BRIEF
In the entries below, find the line with "情緒不至起伏太大。他花了好漫長的時" and the line with "他從不停的煩躁憂傷中解脫出來。於是". Reproduce those two lines and every line between them exactly, and nothing more.
--- GIVEN RECORDS ---
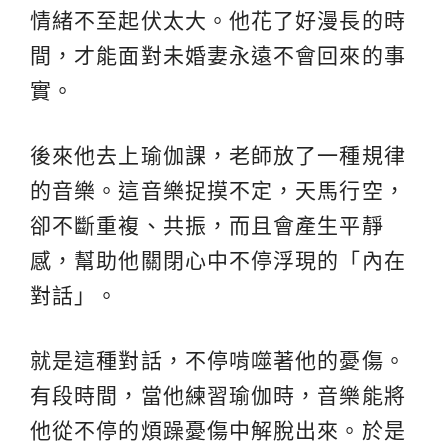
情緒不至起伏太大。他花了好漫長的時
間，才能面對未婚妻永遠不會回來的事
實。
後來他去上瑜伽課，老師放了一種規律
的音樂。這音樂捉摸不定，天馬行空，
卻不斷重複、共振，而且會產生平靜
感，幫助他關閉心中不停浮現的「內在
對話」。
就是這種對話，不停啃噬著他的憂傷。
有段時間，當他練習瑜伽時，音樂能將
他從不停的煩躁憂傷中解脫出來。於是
---
--- GIVEN RECORDS ---
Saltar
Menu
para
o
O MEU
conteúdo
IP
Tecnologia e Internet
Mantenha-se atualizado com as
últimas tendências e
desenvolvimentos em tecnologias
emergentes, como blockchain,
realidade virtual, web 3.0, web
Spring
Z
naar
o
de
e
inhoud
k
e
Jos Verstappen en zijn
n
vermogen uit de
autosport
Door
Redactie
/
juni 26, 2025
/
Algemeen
---
--- GIVEN RECORDS ---
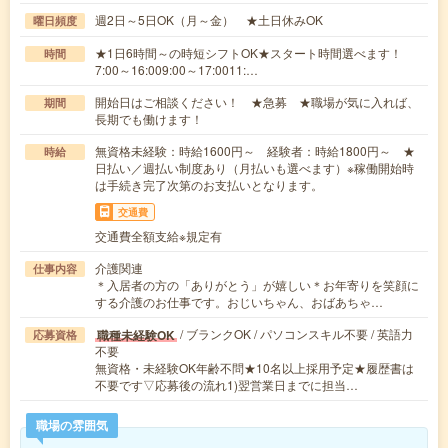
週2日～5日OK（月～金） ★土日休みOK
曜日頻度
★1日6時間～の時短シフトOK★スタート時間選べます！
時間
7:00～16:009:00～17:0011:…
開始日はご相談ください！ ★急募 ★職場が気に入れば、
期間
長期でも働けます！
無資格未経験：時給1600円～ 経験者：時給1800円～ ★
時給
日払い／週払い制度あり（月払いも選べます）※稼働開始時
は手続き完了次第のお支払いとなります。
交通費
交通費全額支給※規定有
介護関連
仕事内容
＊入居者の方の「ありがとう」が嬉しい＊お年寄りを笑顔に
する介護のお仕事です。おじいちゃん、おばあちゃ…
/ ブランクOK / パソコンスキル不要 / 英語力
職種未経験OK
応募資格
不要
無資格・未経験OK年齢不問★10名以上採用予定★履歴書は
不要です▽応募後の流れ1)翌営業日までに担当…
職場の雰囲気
---
TASK SOLUTION
情緒不至起伏太大。他花了好漫長的時
間，才能面對未婚妻永遠不會回來的事
實。
後來他去上瑜伽課，老師放了一種規律
的音樂。這音樂捉摸不定，天馬行空，
卻不斷重複、共振，而且會產生平靜
感，幫助他關閉心中不停浮現的「內在
對話」。
就是這種對話，不停啃噬著他的憂傷。
有段時間，當他練習瑜伽時，音樂能將
他從不停的煩躁憂傷中解脫出來。於是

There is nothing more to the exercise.